Here's a utility interface and class that make it easy to get a combo box to use different labels. Instead of creating a replacement ListCellRenderer
(and risking it looking out of place if the look-and-feel is changed), this uses the default ListCellRenderer
(whatever that may be), but swapping in your own strings as label text instead of the ones defined by toString()
in your value objects.
public interface ToString {
public String toString(Object object);
}
public final class ToStringListCellRenderer implements ListCellRenderer {
private final ListCellRenderer originalRenderer;
private final ToString toString;
public ToStringListCellRenderer(final ListCellRenderer originalRenderer,
final ToString toString) {
this.originalRenderer = originalRenderer;
this.toString = toString;
}
public Component getListCellRendererComponent(final JList list,
final Object value, final int index, final boolean isSelected,
final boolean cellHasFocus) {
return originalRenderer.getListCellRendererComponent(list,
toString.toString(value), index, isSelected, cellHasFocus);
}
}
As you can see the ToStringListCellRenderer
gets a custom string from the ToString
implementation, and then passes it to the original ListCellRenderer
instead of passing in the value object itself.

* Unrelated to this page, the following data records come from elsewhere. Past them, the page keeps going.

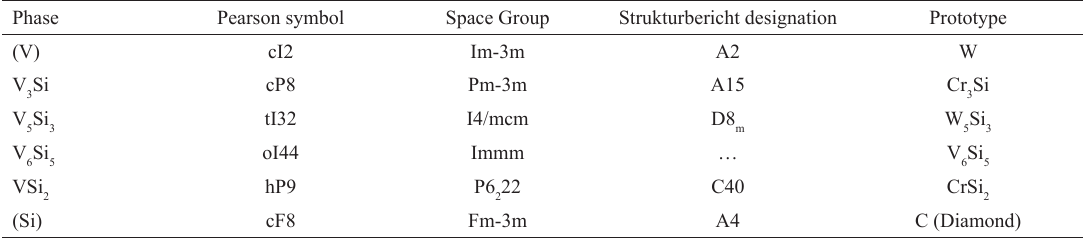
Table 1: Crystallographyc data 11 of the stable solid phases in the V-Si system.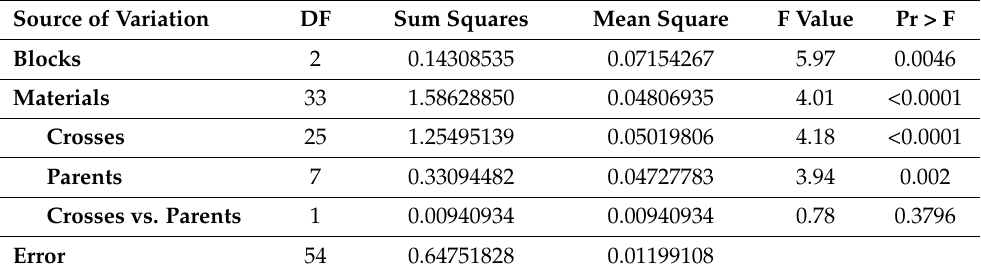
Table 2. Analysis of variance for market yield in Set 1. DF = degrees of freedom. Pr = p -value. The model adjustment (R 2 ) and error coefficient of variation are presented at the bottom of the table. Source of Variation DF Sum Squares Mean Square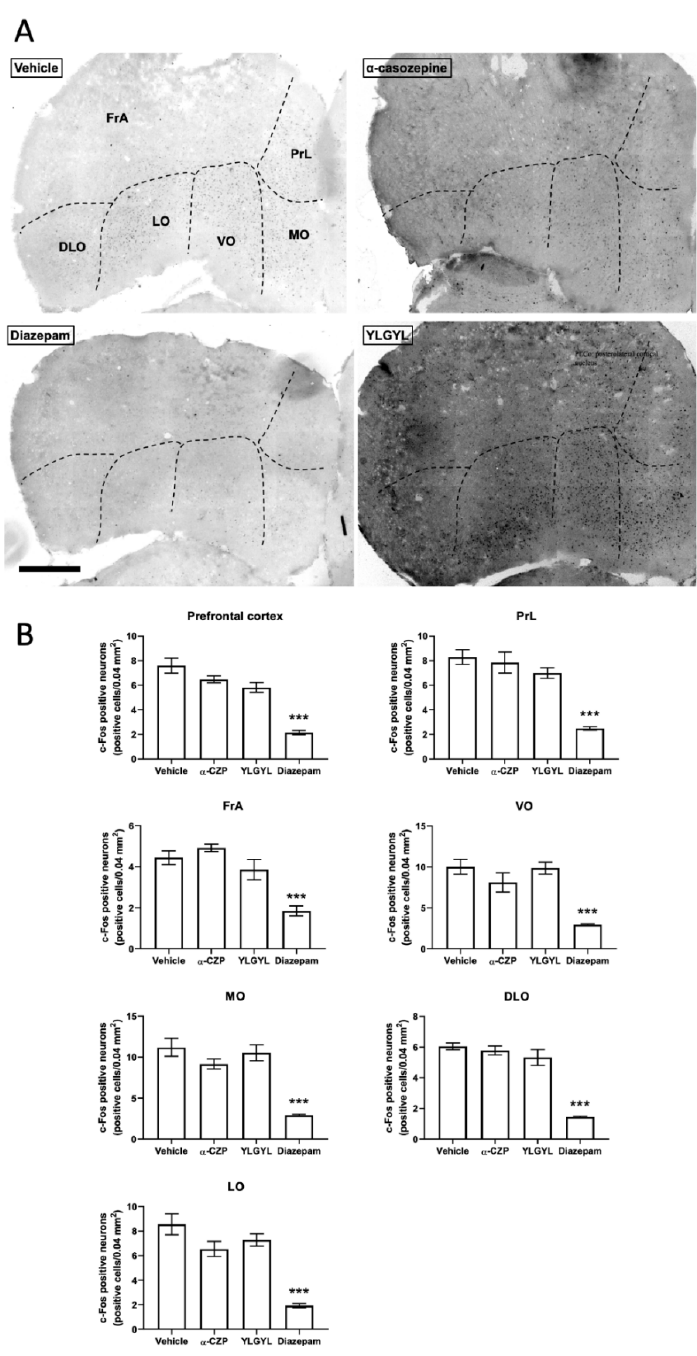
Figure 4. The e ff ects of α -casozepine ( α -CZP, 1 mg / kg, IP), YLGYL (0.5 mg / kg, IP), or diazepam (1 mg / kg, IP) on anxiety-induced c-Fos immunoreactivity in the prefrontal cortex. ( A ) Photomicrographs displaying the e ff ects of the vehicle, α -CZP, YLGYL, or diazepam on anxiety-induced c-Fos immunoreactivity in the prefrontal cortex (coronal sections, bregma 2.68 mm). The green channel was extracted, and the colours were inversed while the contrast was increased to 40% for better visualisation. Scale bar: 500 µ m. ( B ) Corresponding densities of c-Fos immunopositive cells (displayed as number of positive cells / 0.04 mm 2 ). Data are mean ± SEM ( n = 4 / group). Results were analysed using a one-way ANOVA followed by a Bonferroni post hoc test to compare the e ff ect of α -CZP, YLGYL, and diazepam to the vehicle (*** p < 0.001). FrA: frontal association cortex; PrL: prelimbic cortex; DLO: dorsolateral orbital cortex; LO: lateral orbital cortex; VO: ventral orbital cortex; MO: medial orbital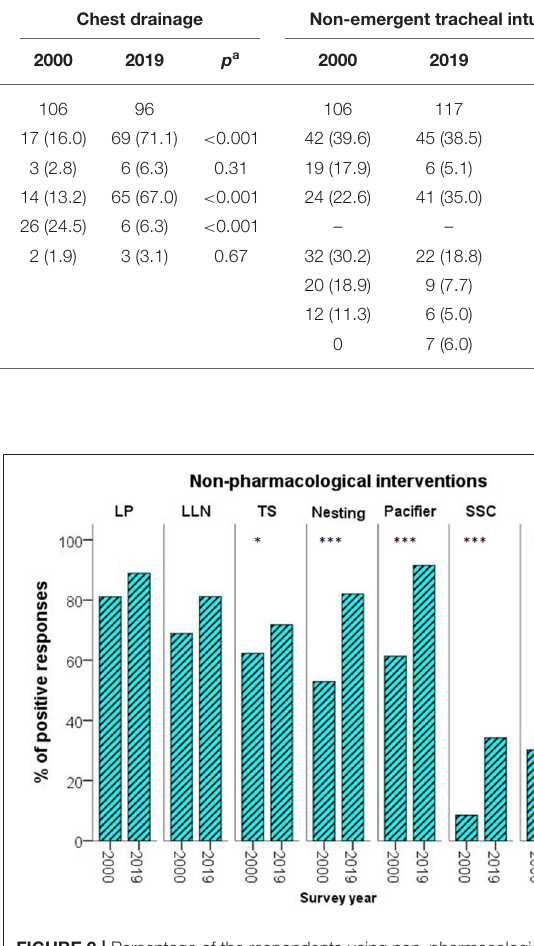
the number of procedures and applied tactile stimulation at both time-points ( Figure 2 ).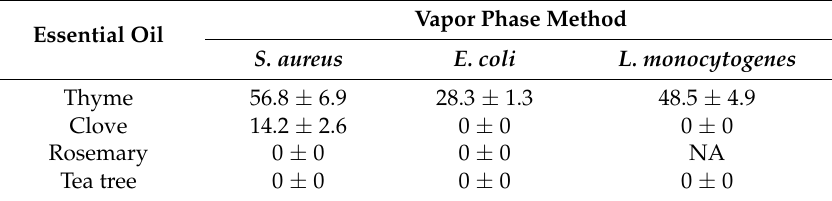
Table 5. Mean inhibition zone diameter (mm) by the vapor disc diffusion method.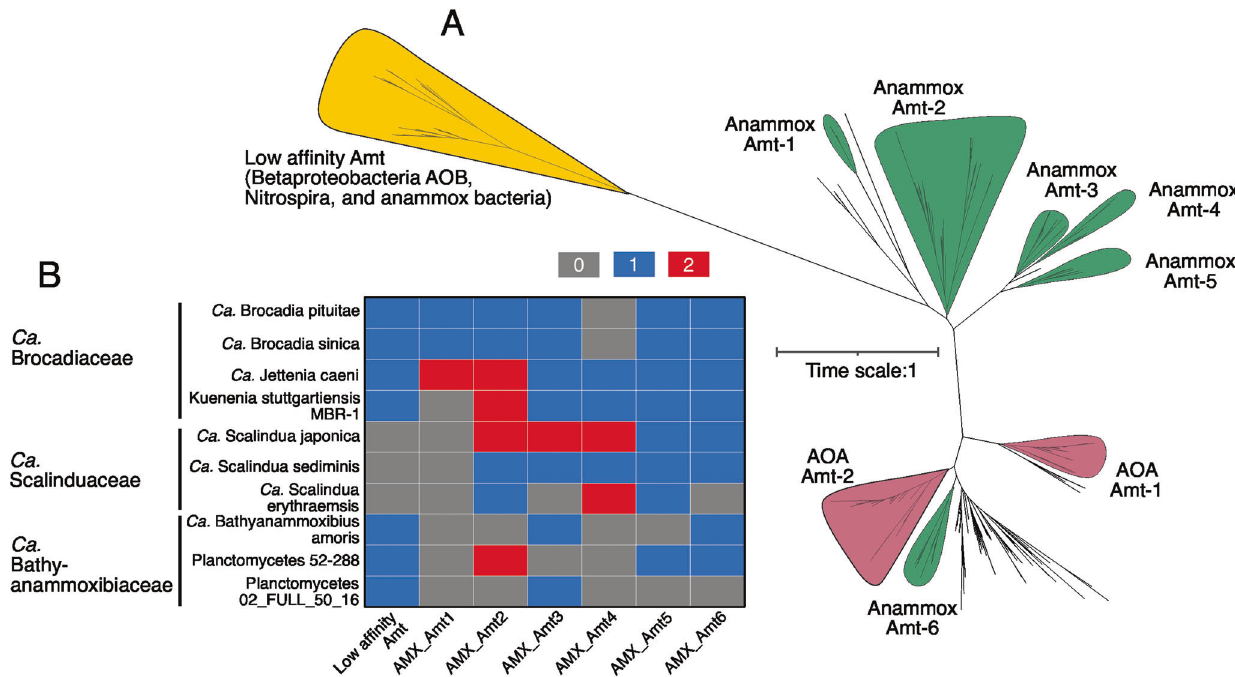
Fig. 6 Phylogeny and distribution of ammonium transporters (Amt) in anammox bacteria. A Maximum-likelihood phylogenetic tree of Amt in anammox bacteria and other related nitrogen cycling groups (AOB, NOB, and AOA). Amt clades of nitrogen cycling groups are highlighted with different colors. The bar indicates estimated sequence divergence per residue. B Heatmap showing the occurrence of Amt in 10 selected high-quality anammox bacterial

To use this code, do something like the following:
// Create your combo box as normal, passing in the array of values.
final JComboBox combo = new JComboBox(values);
final ToString toString = new ToString() {
public String toString(final Object object) {
final YourValue value = (YourValue) object;
// Of course you'd make your own label text below.
return "custom label text " + value.toString();
}
};
combo.setRenderer(new ToStringListCellRenderer(
combo.getRenderer(), toString)));
As well as using this to make custom labels, if you make a ToString
implementation that creates strings based on the system Locale, you can easily internationalize the combo box without having to change anything in your value objects.